本発明のさらに他の一態様は、水中に投入される機器本体の台座部に設けられ、測定に関連する検出を行う検出部と、前記台座部に設けられ、前記検出部を払掃して機械的に清掃する払掃部と、前記台座部に向けてUVC光を照射するUVC光照射部と、前記台座部に設けられ、前記UVC光照射部から照射された前記UVC光を反射する反射部とを備え、前記反射部は、前記UVC光照射部に向けて前記UVC光を反射する、水中測定機器を提供する。
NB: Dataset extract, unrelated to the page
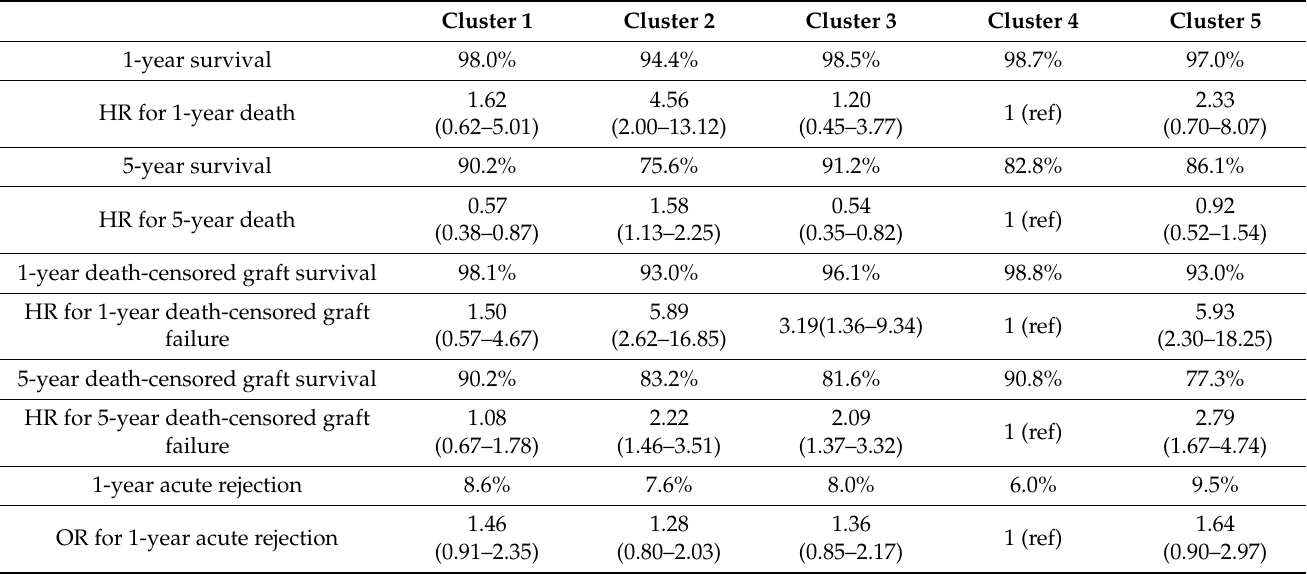
Table 2. Post-transplant outcomes according to the clusters of morbidly obese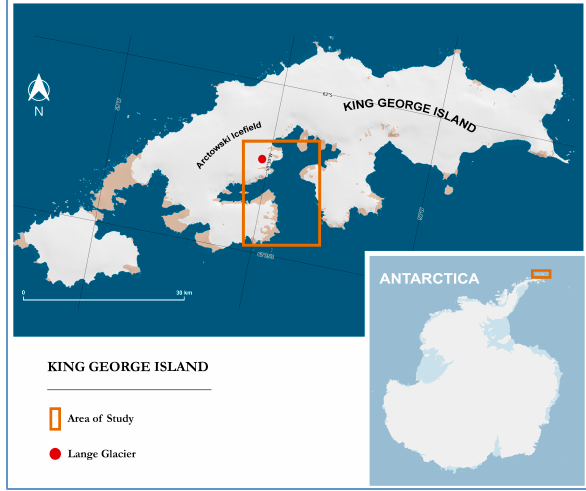
Figure 1. Location of Lange glacier: Left King George Island and red point Lange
前記UVC光照射部は、前記検出部に向けても前記UVC光を照射してもよい。
【手続補正5】
【補正対象書類名】明細書
【補正対象項目名】0016
【補正方法】削除
【補正の内容】
【手続補正6】
【補正対象書類名】明細書
【補正対象項目名】0017
【補正方法】削除
【補正の内容】
【手続補正7】
【補正対象書類名】明細書
【補正対象項目名】0037
【補正方法】変更
【補正の内容】
【0037】
本実施形態における反射板21は、全体として、幅一定の金属板を円弧状に湾曲した形状を有しており、前述のように端面が円形である台座部2bを、水中UVCライト3のライト本体3bの先端が台座部2bと対向している部分を除いて、円筒状に取り囲むように設けられている。反射板21の基端21a側には、穴21bが形成された3個のタブ状部21cが切り起こしによって設けられており、これらのタブ状部21cが台座部2bにねじ止めされている。反射板21の先端21dは台座部2bの端面から離れて位置している。また、反射板21のワイパ15に対して水中UVCライト3のライト本体3bとは反対側には、先端21dを内向きに部分的に傾斜させた傾斜部21eが設けられている。さらに、反射板21の基端21a側には3個の細長いスリット(開口部)21fが設けられている。スリット21fの総面積の反射板21の内側面の総面積に対する割合(開口率)は、例えば0%を上回り60%以下に設定される。
【手続補正8】
【補正対象書類名】明細書
【補正対象項目名】0043
【補正方法】変更
【補正の内容】
【0043】
水中UVCライト3からのUVC光は反射板21の傾斜部21eの内面で反射されることによって水中UVCライト3のライト本体3bのうちUVC光窓3aを含む部分に照射される。そのため,水中UVCライト3への生物付着が防止ないし抑制されるので、生物付着によって水中UVCライト3が機能しなくなるまでの期間を延ばすことができる。